Continuo pedindo desculpas por insistir em lançamento de dados com você, mas eu gostaria que você também tentasse considerar qual seria a probabilidade de que a consciência que viesse a ocupar esse corpo fosse a sua e não outra, ou seja, como já não bastasse a probabilidade do corpo existir, ele poderia ser ocupado por qualquer consciência, mas por algum motivo você é o inquilino (o software é para a máquina ou a máquina para o software?).

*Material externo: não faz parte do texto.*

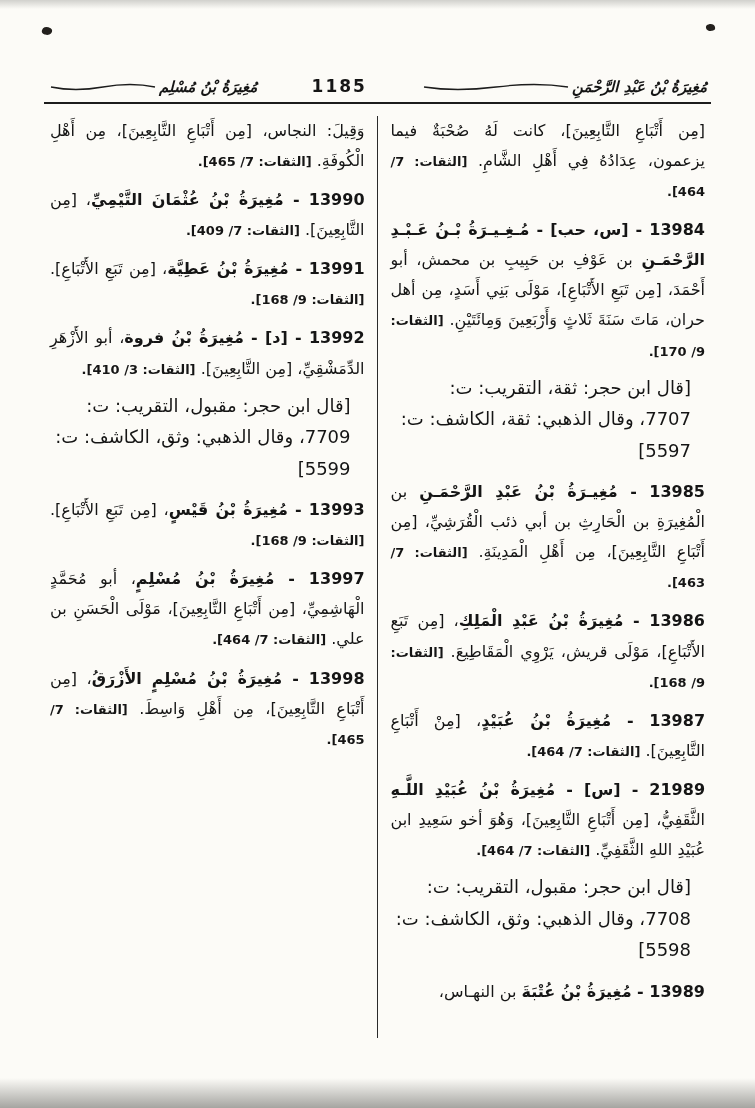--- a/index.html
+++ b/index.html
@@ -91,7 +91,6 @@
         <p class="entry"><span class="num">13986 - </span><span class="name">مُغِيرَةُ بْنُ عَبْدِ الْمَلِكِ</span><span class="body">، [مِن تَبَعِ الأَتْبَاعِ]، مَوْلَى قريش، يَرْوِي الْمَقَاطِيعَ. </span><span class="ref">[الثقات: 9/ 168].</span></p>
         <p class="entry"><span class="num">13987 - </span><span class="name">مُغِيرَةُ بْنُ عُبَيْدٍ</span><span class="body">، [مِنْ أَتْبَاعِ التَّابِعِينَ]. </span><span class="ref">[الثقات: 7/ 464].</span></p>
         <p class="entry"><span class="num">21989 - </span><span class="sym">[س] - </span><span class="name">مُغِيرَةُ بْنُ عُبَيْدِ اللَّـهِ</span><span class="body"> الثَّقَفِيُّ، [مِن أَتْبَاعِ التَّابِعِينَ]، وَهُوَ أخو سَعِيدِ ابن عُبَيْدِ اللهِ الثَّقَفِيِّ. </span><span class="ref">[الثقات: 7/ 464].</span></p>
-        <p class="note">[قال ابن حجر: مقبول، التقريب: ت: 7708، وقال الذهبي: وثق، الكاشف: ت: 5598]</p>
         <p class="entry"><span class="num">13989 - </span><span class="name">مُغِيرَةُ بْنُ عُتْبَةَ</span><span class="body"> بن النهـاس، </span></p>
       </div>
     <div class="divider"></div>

Desviando: Caso você tenha interesse em imaginar como a simples queda de um alfinete na hora errada poderia impedir que você existisse um dia, sugiro você ler o assunto relacionado a Teoria do Caos de Edward Lorenz. Nos seus estudos, quando Edward Lorenz colocou os dados das condições climáticas de hoje no modelo matemático que ele desenvolveu, foi possível “acertar em cheio” o clima do dia seguinte. Então ele teve a ideia de colocar os resultados obtidos dentro do mesmo modelo novamente, tentando prever as condições climáticas do terceiro dia. E assim sucessivamente. Ao tentar prever o clima dias a frente, os resultados não foram aplicáveis, pois imprecisões insignificantes nos dados iniciais (o bater de asas de uma borboleta nos EUA) resultaram previsões catastróficas dias a frente (um tufão no Japão). Por isso a Teoria do Caos de Edward Lorenz também pode ser chamada de Efeito Borboleta.

Voltando: Alguma coisa nos impele a querer continuar, a não desistir, a apostar mesmo que os cálculos mostrem o contrário, a acreditar no que não se pode ver. Eu não vou tentar usar palavras para definir essa coisa, pois se eu usar aquela que eu gostaria, algumas portas, que eu prefiro que permaneçam abertas na sua mente, poderiam ser fechadas. Vamos nos ater apenas ao conceito (talvez um dia desses eu cite essa palavra).

Nesse momento seria esperado que eu dissesse o que eu acredito e que desse a você argumentos irrefutáveis, tentando convencê-lo de que você deveria acreditar também. Mas seriam argumentos de um qualquer apenas. Provavelmente você não se convenceria (com certeza você não se convenceria). Que argumento seria forte o suficiente para falar de coisas subjetivas e pessoais a alguém que não acredita nem mesmo no que pode contar com os próprios dedos? (não se esqueça que você acha a coisa mais normal do mundo ir até a loteria arriscar um palpite) Então, vou usar a resposta de alguém que provavelmente tem credibilidade com você, que possivelmente você já entendeu e concordou (no mínimo aceitou).

"Agente Smith: Por que, Sr. Anderson? Por que, por quê? Por que você faz isso? Por que, por que se levantar? Por que continuar lutando? Você acredita que está lutando... por alguma coisa? Por mais do que sua sobrevivência? Você pode me dizer o que é? Você ao menos sabe? É por liberdade? Ou verdade? Talvez pela paz? Poderia ser por amor? Ilusões, Sr. Anderson. Caprichos da percepção. Construções temporárias de um intelecto humano fraco tentando desesperadamente justificar uma existência sem sentido ou propósito. E todos eles artificiais como a Matrix por si mesma, embora... somente a mente humana poderia inventar algo tão insípido como o amor. Você deveria ser capaz de perceber isso, Sr. Anderson. Você deveria saber disso agora. Você não pode vencer. É inútil continuar lutando. Por que, Sr. Anderson? Por quê? Por que você persiste?

Neo: Porque eu escolhi."
Matrix Revolutions

Eu não tenho certeza sobre as respostas para as perguntas acima, mas sei que há momentos em que temos que fazer algumas escolhas críticas e na maioria das vezes essas escolhas não vão ter relação com as contas que se é capaz de fazer na ponta do lápis, ou em softwares ultramodernos. Já que estávamos falando de jogo, você aposta todas as suas fichas de que tudo se resume ao caos embaralhar as cartas e a probabilidade as distribuir? Você já parou para avaliar se tem mesmo todas as fichas que seriam necessárias para essa aposta? Ou você está um passo a frente dos outros integrantes da mesa e tudo não passa de uma jogada perfeita?

Agradecimentos: A querida DUS pela sugestão da citação inicial e aos grandes amigos RLC e FOS, pela recomendação do tema Teoria do Caos e pela piada dos 50%, respectivamente. O resto eu assumo, são minhas apostas.